§ EXTRAIT SOURCE:
-=-=-

Texte 1 : La Controverse de Valladolid, Jean-Claude Carrière (1993)

Cet extrait, qui est toujours sous droit d’auteur, ne peut être reproduit ici. Nous en citons le début et la fin.

1550, dans un couvent de Valladolid en Espagne. Le pape a envoyé un des ses cardinaux pour trancher le débat qui oppose le philosophe Sepulveda au dominicain Bartolomé de Las Casas. Le dominicain se pose en défenseur des Indiens et soutient qu’ils sont des hommes à l’égal des habitants de l’Europe. Sepulveda affirme le contraire en disant que les Indiens sont nés pour être esclaves. Dans cet extrait, c’est au cardinal, légat du pape, que s’adresse Sepulveda au début de l’entretien.

 

 

- Eminence, les habitants du Nouveau Monde sont des esclaves par nature. En tout point conformes à la description d’Aristote.

[…]

- Frère Bartolomé, dit le légat, vous aurez de nouveau la parole, aussi longtemps que vous voudrez. Rien ne sera laissé dans l’ombre, je vous l’assure. Mais pour le moment, restez silencieux.

 

Texte 2 : Histoire des deux Indes, Abbé Raynal- Diderot (1770)

Parue en 1770, sans nom d’auteur, augmentée de plusieurs éditions jusqu’en 1780, l’Histoire des deux Indes est une œuvre considérable (10 volumes) consacrée à l’expansion coloniale de l’Europe au XVIIIe siècle. Attribuée à l’abbé Raynal, c’est en fait un ouvrage collectif. Diderot y collabora, et rédigea probablement les pages consacrées à la dénonciation de l’esclavage.

- Mais les nègres sont une espèce d’hommes nés pour l’esclavage. Ils sont bornés, fourbes, méchants ; ils conviennent eux-mêmes de la supériorité de notre intelligence, et reconnaissent presque la justice de notre empire [1].

- Les nègres sont bornés, parce que l’esclavage brise tous les ressorts de l’âme. Ils sont méchants, pas assez avec vous. Ils sont fourbes, parce qu’on ne doit pas la vérité à ses tyrans. Ils reconnaissent la supériorité de notre esprit, parce que nous avons perpétué leur ignorance ; la justice de notre empire, parce que nous avons abusé de leur faiblesse. Dans l’impossibilité de maintenir notre supériorité par la force, une criminelle politique s’est rejetée sur la ruse. Vous êtes presque parvenus à leur persuader qu’ils étaient une espèce singulière, née pour l’abjection et la dépendance, pour le travail et le châtiment. Vous n’avez rien négligé pour dégrader ces malheureux, et vous leur reprochez ensuite d’être vils.

-=-=-

§ DONNÉES BRUTES:

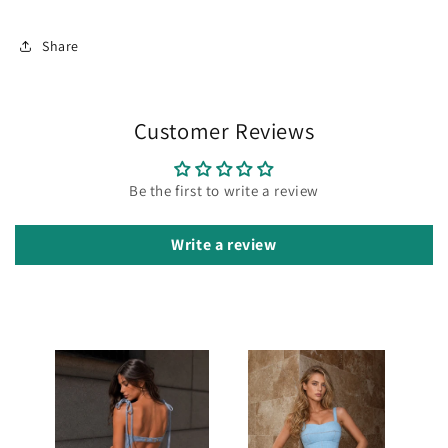
Share
Customer Reviews
Be the first to write a review
Write a review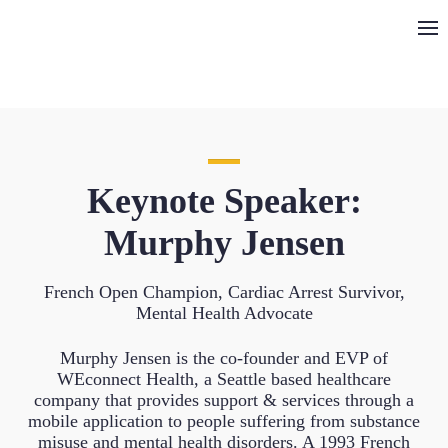
Keynote Speaker:
Murphy Jensen
French Open Champion, Cardiac Arrest Survivor,
Mental Health Advocate
Murphy Jensen is the co-founder and EVP of
WEconnect Health, a Seattle based healthcare
company that provides support & services through a
mobile application to people suffering from substance
misuse and mental health disorders. A 1993 French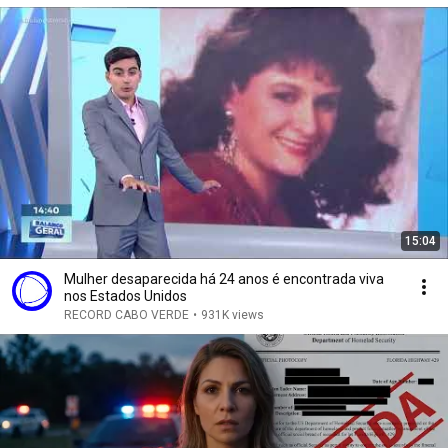
15:04
Mulher desaparecida há 24 anos é encontrada viva
nos Estados Unidos
RECORD CABO VERDE
•
931K views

-=-=-

§ VOTRE OBJECTIF:
Les affirmations ci-dessous concordent-elles avec l'extrait source ? Pour chacune, répondez par oui ou par non et citez mot pour mot les termes de l'extrait qui tranchent.
1. Sepulveda soutient que les Indiens sont des hommes égaux aux habitants de l'Europe.
2. L'Histoire des deux Indes a paru sans nom d'auteur.
3. Il est certain que Diderot a rédigé les pages consacrées à la dénonciation de l'esclavage.

§ RÉPONSE:
1. Non : « Sepulveda affirme le contraire en disant que les Indiens sont nés pour être esclaves. »
2. Oui : « Parue en 1770, sans nom d’auteur »
3. Non : « Diderot y collabora, et rédigea probablement les pages consacrées à la dénonciation de l’esclavage. »